Toute la semaine, à l’occasion des 25 ans de l’Adie, le JDM vous propose des portraits de Mahorais qui tentent de créer leur propre emploi grâce au micro-crédit. Aujourd’hui, à Pamandzi, Attoumani a fait de sa passion pour le bricolage, son métier.
«Voyez mes mains, comment elles sont ! Moi, je passe tout mon temps à bricoler.» Attoumani Abou-bacar a effectivement les pognes d’un travailleur manuel. Plus qu’un bricoleur, c’est un transformateur de matière, un faiseur d’objet. Avec des bambous, il fabrique des sifflets pour les enfants ou des petits xylophones. Avec le bois, il crée de petits animaux. Mais, ça matière favorite reste les cocos.
«Avec la première peau, je peux faire des fleurs. La 2e protection, je la travaille pour fabriquer des formes ou des cordes. Avec la coque, on peut faire des petites tortues ou des corps de lampes que je peux habiller avec les tiges.»
Sa boutique regorge d’objets en tout genre.

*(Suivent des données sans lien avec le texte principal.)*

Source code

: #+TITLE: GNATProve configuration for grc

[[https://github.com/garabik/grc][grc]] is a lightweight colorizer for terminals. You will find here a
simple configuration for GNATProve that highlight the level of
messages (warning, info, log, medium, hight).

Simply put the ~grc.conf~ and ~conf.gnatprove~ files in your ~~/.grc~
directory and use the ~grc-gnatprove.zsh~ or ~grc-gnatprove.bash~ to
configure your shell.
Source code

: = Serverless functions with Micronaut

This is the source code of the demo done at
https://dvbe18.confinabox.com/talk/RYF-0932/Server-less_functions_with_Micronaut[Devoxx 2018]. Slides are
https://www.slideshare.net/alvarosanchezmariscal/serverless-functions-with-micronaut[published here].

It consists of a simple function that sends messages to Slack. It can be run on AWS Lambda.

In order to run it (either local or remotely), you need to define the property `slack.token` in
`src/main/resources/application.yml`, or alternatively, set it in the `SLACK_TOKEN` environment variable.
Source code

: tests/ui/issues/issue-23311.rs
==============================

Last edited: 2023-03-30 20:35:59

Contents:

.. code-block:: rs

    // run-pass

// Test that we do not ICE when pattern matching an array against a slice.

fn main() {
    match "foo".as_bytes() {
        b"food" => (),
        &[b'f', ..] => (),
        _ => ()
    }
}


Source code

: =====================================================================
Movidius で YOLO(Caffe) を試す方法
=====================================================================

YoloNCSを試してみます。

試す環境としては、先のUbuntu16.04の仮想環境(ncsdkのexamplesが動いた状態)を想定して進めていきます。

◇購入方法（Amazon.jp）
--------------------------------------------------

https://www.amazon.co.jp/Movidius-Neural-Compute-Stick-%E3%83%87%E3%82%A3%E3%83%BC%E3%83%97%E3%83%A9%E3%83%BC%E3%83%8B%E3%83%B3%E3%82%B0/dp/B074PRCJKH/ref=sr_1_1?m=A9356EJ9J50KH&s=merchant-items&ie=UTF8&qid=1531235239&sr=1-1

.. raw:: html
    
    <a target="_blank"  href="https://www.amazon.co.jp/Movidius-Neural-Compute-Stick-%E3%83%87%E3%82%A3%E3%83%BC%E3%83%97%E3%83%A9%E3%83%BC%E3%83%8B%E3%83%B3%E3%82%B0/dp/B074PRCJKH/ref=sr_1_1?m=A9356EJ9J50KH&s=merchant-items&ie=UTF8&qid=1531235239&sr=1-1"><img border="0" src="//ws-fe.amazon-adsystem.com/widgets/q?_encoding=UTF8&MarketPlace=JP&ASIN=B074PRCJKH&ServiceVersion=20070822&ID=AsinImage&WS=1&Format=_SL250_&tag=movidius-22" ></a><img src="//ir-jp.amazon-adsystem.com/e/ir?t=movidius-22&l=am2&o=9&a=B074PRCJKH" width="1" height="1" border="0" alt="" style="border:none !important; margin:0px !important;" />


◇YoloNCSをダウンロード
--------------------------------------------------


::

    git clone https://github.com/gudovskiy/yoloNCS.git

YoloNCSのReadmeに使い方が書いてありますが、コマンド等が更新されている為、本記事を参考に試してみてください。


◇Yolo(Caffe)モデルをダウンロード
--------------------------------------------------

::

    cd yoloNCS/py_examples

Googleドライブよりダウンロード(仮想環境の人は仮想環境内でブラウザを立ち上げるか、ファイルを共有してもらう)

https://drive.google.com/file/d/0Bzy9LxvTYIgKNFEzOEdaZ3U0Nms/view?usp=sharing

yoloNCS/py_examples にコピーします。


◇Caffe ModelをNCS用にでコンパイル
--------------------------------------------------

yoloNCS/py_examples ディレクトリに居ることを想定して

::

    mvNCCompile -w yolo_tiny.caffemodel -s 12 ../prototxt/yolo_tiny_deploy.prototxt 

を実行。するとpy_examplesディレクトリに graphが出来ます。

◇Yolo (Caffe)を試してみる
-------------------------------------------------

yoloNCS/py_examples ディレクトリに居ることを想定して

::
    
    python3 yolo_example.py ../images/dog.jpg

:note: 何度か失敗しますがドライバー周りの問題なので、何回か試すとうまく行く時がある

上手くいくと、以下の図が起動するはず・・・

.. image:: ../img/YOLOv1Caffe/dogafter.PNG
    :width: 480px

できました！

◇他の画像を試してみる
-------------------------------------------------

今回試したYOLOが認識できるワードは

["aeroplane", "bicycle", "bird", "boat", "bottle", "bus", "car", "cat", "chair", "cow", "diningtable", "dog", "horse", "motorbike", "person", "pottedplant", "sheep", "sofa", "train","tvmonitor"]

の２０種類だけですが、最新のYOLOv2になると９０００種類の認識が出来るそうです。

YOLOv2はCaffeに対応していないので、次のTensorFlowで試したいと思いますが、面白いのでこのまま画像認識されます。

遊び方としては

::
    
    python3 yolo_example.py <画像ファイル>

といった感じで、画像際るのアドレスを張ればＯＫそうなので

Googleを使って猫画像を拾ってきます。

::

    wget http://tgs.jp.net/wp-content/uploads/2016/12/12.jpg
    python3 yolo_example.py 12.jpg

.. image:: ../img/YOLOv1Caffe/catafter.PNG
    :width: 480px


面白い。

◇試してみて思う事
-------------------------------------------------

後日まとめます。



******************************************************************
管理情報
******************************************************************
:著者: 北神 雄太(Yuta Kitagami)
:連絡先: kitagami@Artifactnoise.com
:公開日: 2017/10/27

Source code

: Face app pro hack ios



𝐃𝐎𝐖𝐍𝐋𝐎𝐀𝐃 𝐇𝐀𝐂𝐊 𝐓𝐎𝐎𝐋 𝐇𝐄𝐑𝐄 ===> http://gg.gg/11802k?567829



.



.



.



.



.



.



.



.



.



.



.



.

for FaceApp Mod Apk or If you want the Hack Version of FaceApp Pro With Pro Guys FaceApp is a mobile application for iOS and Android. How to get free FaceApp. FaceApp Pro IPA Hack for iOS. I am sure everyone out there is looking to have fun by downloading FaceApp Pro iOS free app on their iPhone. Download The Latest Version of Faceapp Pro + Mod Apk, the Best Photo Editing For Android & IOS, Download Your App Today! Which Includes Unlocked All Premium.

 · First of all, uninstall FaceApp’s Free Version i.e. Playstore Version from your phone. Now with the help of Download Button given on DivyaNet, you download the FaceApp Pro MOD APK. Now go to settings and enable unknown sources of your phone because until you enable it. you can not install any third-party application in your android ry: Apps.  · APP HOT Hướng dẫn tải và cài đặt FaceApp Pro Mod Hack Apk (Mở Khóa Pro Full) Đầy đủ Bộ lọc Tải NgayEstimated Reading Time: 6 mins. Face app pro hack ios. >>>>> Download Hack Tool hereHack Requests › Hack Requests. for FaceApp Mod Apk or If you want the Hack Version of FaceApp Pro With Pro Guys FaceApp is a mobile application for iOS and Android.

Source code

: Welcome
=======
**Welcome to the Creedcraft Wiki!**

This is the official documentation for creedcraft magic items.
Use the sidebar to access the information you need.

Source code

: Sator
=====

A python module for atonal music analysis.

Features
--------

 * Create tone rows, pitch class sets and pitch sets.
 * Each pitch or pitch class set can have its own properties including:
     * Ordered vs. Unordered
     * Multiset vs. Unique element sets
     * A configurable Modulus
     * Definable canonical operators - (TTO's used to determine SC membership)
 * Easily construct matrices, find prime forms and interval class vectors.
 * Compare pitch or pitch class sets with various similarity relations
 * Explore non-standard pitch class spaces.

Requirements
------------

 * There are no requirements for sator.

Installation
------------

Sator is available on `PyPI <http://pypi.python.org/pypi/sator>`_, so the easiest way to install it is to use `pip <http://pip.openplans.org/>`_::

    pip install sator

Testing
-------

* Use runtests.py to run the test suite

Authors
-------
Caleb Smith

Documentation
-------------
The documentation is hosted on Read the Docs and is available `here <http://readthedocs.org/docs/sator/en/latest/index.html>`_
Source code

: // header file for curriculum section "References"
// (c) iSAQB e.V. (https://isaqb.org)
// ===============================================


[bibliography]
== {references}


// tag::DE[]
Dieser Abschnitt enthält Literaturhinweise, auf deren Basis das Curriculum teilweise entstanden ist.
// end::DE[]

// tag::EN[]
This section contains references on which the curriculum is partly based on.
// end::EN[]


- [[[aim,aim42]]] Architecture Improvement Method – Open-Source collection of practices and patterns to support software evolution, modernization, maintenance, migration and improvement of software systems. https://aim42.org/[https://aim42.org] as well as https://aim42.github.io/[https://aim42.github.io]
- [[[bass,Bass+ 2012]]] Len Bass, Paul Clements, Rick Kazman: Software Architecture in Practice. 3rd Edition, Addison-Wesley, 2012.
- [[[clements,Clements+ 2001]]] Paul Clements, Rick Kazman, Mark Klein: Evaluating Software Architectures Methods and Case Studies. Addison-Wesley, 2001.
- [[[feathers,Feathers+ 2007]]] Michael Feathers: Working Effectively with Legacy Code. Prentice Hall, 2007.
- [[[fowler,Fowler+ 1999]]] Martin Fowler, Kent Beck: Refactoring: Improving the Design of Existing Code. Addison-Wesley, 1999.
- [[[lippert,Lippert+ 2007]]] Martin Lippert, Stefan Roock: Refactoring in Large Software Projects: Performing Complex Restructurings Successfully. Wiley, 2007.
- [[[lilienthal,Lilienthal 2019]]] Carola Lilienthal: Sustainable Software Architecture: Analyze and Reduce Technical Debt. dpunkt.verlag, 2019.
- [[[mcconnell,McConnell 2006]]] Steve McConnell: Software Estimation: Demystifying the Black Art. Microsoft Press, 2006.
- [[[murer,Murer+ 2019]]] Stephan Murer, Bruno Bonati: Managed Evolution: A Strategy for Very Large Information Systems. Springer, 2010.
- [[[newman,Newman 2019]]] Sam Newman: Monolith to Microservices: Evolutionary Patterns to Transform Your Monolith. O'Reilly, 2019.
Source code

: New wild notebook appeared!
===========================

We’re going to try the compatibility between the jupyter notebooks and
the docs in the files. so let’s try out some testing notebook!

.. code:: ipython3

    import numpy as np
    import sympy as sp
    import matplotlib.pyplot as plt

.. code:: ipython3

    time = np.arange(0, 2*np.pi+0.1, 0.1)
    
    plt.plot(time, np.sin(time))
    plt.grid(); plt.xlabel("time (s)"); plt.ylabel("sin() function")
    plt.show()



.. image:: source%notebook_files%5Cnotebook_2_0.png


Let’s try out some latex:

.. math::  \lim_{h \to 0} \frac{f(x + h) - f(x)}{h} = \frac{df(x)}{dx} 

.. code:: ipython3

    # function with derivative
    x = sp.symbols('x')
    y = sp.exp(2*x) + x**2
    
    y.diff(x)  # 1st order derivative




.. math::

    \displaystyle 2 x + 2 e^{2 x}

Mais sa grande fierté, ce sont ses cerfs-volants. «J’étais en Indonésie quand j’ai vu des jeunes jouer sur la plage. J’ai trouvé ça génial. Au lieu de faire n’importe quoi, les enfants s’amusaient. J’ai pris des modèles et j’en ai fabriqué avec du tissu. Après, je suis allé à Mamoudzou et j’en ai fait décoller un. Tout le monde est venu voir pour essayer !»
Les cerfs-volants, ce sont les plus grands succès de sa boutique. Il en a vendu plus de 200. Mais y a-t-il un objet qui ne soit pas un succès ? Il est lui-même surpris de la rapidité à laquelle ses stocks s’épuisent. A côté de sa «petite » boutique, quand il ne vend pas, il fabrique encore et toujours dans un petit atelier, sans pouvoir tenir la cadence.
Importer ce qu’il ne peut pas fabriquer
Il a bien essayé de faire des masques, mais il n’était pas satisfait du résultat. Alors, Attoumani a décidé d’importer ce qu’il ne pourrait fabriquer lui-même. Afrique, Inde et donc Indonésie, il a fait quelques voyages pour choisir les objets qu’il a ensuite fait venir dans de grandes malles. «C’était une grande aventure, une expérience à vivre ! Des frontières à passer, d’autres façons de se comporter, d’autres langues…» Et apprendre à gérer les importations à Mayotte.
Pour moi, le plus stressant, ça n’a pas été de démarrer. C’est de durer. Satisfaire les demandes des clients, ne pas être en rupture. On me demande toujours des choses nouvelles.
Il a démarré son activité en août mais il n’a ouvert sa boutique à Labattoir qu’en octobre. Là encore, pas facile de trouver des locaux. Il a emprunté partout où il a pu. A l’Adie 5.000 euros, un prêt NACRE de 3.000 euros et à ses proches grâce auxquels il a rassemblé 13.000 euros. «Les premiers que j’ai dû rembourser, c’est la famille ! Dans le monde d’aujourd’hui, on te dit toujours : ‘je te donne de l’argent mais tu rembourses très vite !’»
S’installer dans la durée
Aujourd’hui, il sent qu’il faut passer à la vitesse supérieure. S’agrandir pour installer son activité dans la durée. Il voudrait se rendre, à nouveau, chez ses fournisseurs asiatiques mais cette fois-ci pour remplir un gros container. «Il me faudrait 25.000 euros pour faire ça. L’Adie peut prêter jusqu’à 10.000, il faut que je réussisse à trouver le complément.»
En attendant, il continue de fabriquer les objets que son savoir-faire lui permet de faire naître. «Je suis en train de terminer une fontaine en bois. Je travaille dessus deux ou trois heures par jour. Ca prend beaucoup de temps même si les clients ne s’en rendent pas compte. Ce qui est génial quand tu fais de l’artisanat, c’est quand tu vois que les gens sont touchés par ton travail. Je suis curieux, comme toujours, de savoir qui va acheter ma fontaine et où elle va faire sa vie.»